Freshman Throwback: People I did not even know are greeting me walking to my classes, saying: “What’s up?” Not knowing what what’s up even means, I tried to figure out how to answer. Then when I finally knew what to say I look up and I only see the back of this friendly person. Like what?? Didn’t he want to talk to me? How I am? I was so confused. It happened to me over and over that people saw me in my Clemson sports clothes and asked me: What’s up? Yea what is up here? I don’t get it. Time passed and finally I asked my teammates what “What’s up” means and why one says it.

Definition: What’s uuuuuup? Means that I am pretending to be friendly to someone, but actually I do not care. I just felt the need of saying something to a random person walking by. Yea, that’s about my definition of whhhhhaaaat’s uuuup. It is so funny thinking back to those times where I really did not have a clue why people are saying things to me and what it actually means. My excuse is always: international problems.
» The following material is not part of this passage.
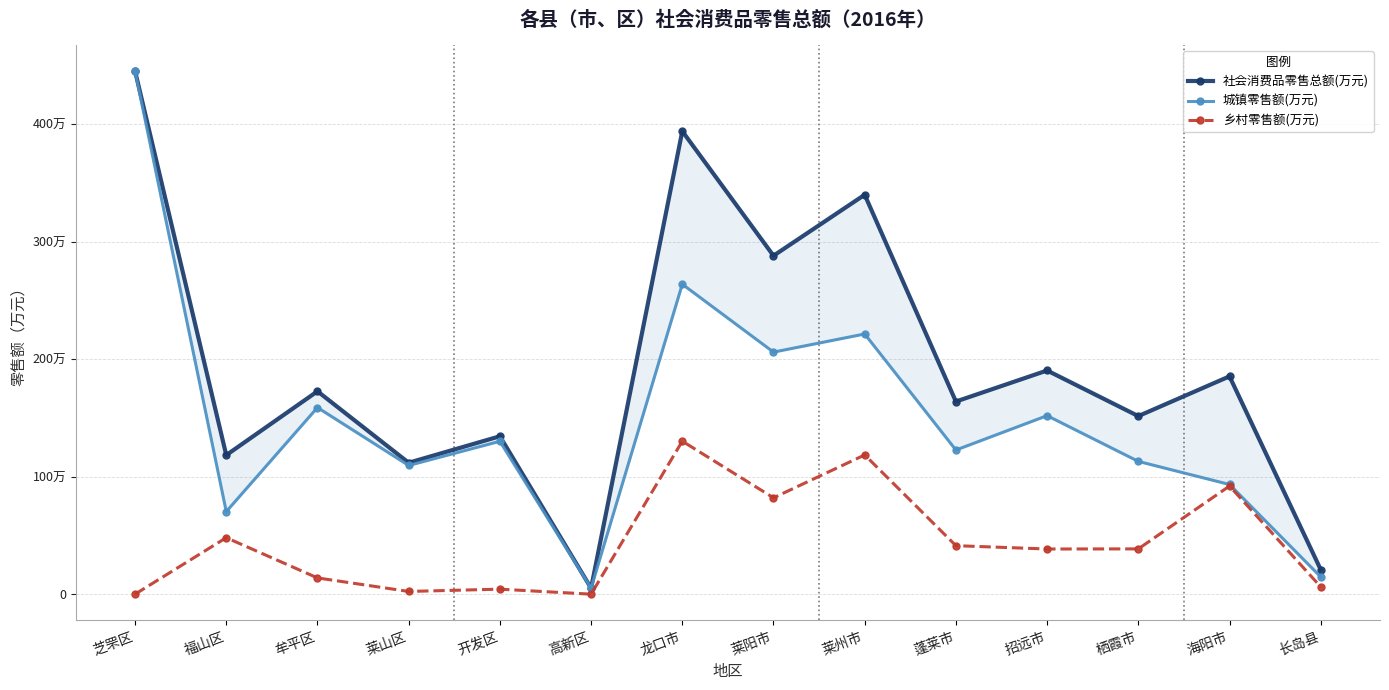

True or false: 社会消费品零售总额(万元) has more than 1 points higher than both neighbors.

True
This accent. If you don’t know, the southern accent is a very strong accent, and talking to people on the phone is and was not always easy, mostly when you are a German student athlete, who just came to the US to take on a new adventure. “Hey y’all. How ya doinnnn?” Oh well, tough times. Still, I developed and took on a Germerican southern accent, when my friend Kelly tells me once again: Romy say it! I am just thinking oh lord, this is going to be an embarrassment, because she always wants me to say it in front of other people that never heard a horrible Germerican southern accent. The laugh breaks out. Well at least I am a funny person. Haha

After this little throwback, I want to come back to the fact of the Clemson Family. As I said, at first it was weird and I did not know if all of these awesome people really wanted to help me, but they did want to. They wanted to help me in all I am doing, and I am so grateful for this experience, because it showed me that the Clemson family, really is a family. Mostly, in the sports world of Clemson, one always find someone who is there for you. It’s either a teammate, your coaches, an admin, another athlete, physical trainer, or maybe your strength coach. All of those people are there to support you and to be there in hard times. It is such a blessing to me that I am able to be a part of such an awesome group of people and to have the chance to call myself a Clemson Tiger.

Enough of the soppy talk. Hope you enjoyed some of my freshman insights. More about my Germerican life will follow soon. Then you will also get to know about my life as a student athlete. Season starts tomorrow.